Teacher. The word brings so many memories in my mind. Good and bad. Serious and funny.
I consider it great when you meet your teacher at the market and he/she remembers you. Just imagine the number of students they would have seen in their career? And to remember most of the students is really an achievement. It is another matter why a teacher remembers a particular student. Maybe the student was too mischievous and the teacher had punished him/her so many times that both have never been able to forget each other to this day. Or maybe the teacher found the student so bright and academically oriented that the face is etched in the teacher’s memory.
I wish to narrate an incident related to the former because I was never a bright and academically oriented student.
I remember all my teachers. Because I have given most of them tough time in keeping me silent. According to most of my teachers, I was an ‘Outstanding student’ i.e.
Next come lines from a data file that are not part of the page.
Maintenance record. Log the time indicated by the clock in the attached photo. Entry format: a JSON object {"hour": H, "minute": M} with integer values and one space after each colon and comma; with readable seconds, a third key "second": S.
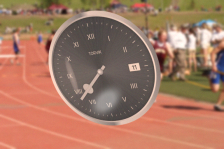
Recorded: {"hour": 7, "minute": 38}
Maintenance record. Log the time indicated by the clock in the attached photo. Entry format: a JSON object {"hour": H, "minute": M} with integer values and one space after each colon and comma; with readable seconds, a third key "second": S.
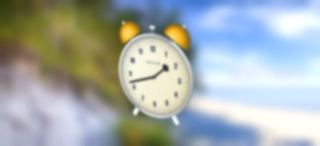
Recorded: {"hour": 1, "minute": 42}
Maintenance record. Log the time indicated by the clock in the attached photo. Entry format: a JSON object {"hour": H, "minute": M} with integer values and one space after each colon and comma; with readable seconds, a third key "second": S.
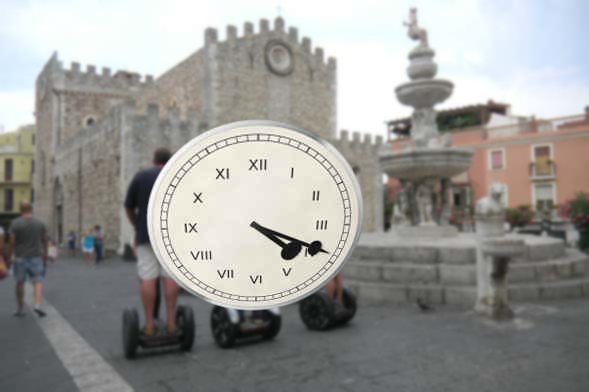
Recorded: {"hour": 4, "minute": 19}
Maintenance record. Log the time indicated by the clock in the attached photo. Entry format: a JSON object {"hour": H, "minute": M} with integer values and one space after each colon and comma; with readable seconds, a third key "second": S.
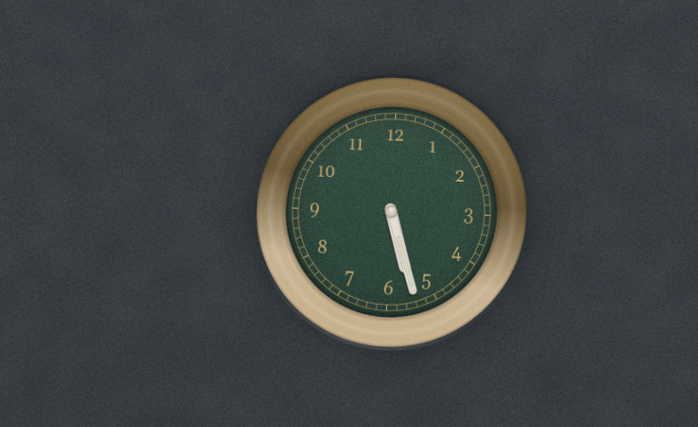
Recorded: {"hour": 5, "minute": 27}
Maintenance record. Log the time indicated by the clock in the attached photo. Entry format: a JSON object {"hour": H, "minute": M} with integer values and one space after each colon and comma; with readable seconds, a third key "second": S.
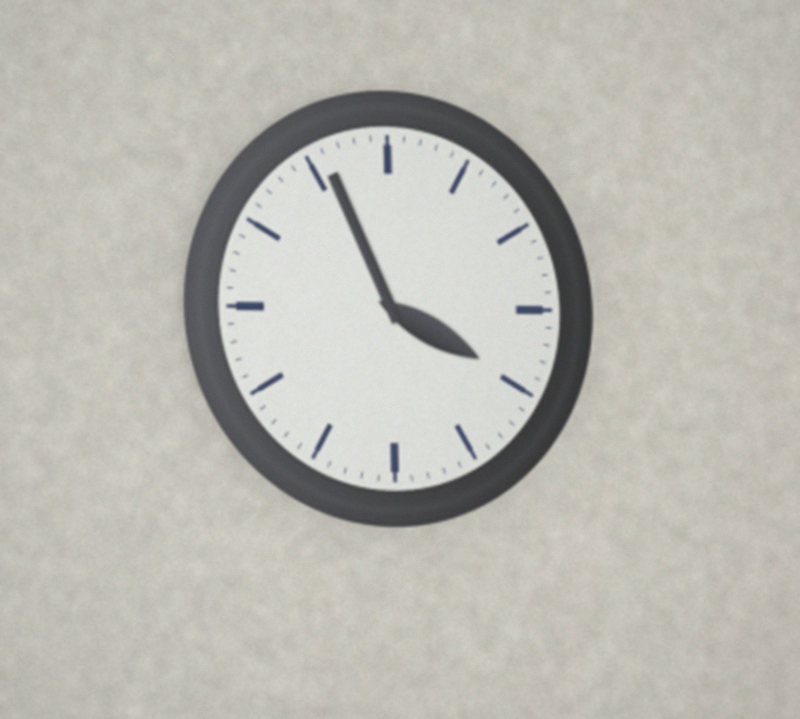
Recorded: {"hour": 3, "minute": 56}
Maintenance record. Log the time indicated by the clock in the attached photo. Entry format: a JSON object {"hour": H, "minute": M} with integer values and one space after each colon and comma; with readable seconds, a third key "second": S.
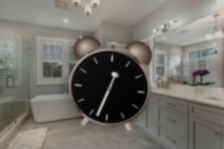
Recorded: {"hour": 12, "minute": 33}
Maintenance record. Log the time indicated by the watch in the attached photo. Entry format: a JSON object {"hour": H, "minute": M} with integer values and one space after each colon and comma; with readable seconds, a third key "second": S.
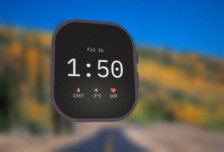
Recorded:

I was always ‘Standing out’ during their class. So you can imagine to what extent I have terrified them. But the best thing was that I used to hone my drawing skills whenever I was made to stand out. So I am thankful to all the teachers who told me to ‘Get out’. I am what I am for all those hours I stood out sketching the school building, the teachers, students, the trees around Malleswaram 18th Cross, the passengers waiting at the bus stop opposite my school…(I studied in Kendriya Vidyalaya, Malleswaram.)
Padma Miss during the Alumni meet at KVM on Jan.26, 2013
I liked the Librarian Padma Miss as she had all the magazines like Champak, Chandamama, Tinkle, Sportstar, CSR and MISHA, a Russian Magazine for Kids. I was the first to enter the Library in the morning and dig the shelf for new arrivals. It was all fine until one day she found out that I was carrying a Cork ball into the library. She grabbed it and put it atop a tall shelf. I begged her to give it back but to no avail. I really cried that day because after a lot of pestering, my father had bought me a ‘Cork ball’. For the fear of losing it, I always had it in my shorts pocket. And now it was gone forever. I hated the ‘Library period’ then onwards as by default she made me stand out.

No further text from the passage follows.